◆ Instruction
Copy out the lines exactly, beginning with the line that contains "Where is upvote_ratio nearest to the value 0?" and ending after the line that contains "Call-out (Mahdi 3)".

◆ Exercise data
┌──
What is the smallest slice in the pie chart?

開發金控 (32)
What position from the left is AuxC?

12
└──
┌──
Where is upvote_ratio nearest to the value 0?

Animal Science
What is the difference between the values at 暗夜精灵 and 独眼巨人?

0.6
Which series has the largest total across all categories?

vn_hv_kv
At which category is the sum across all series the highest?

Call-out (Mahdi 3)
└──
◆ Your response
Where is upvote_ratio nearest to the value 0?

Animal Science
What is the difference between the values at 暗夜精灵 and 独眼巨人?

0.6
Which series has the largest total across all categories?

vn_hv_kv
At which category is the sum across all series the highest?

Call-out (Mahdi 3)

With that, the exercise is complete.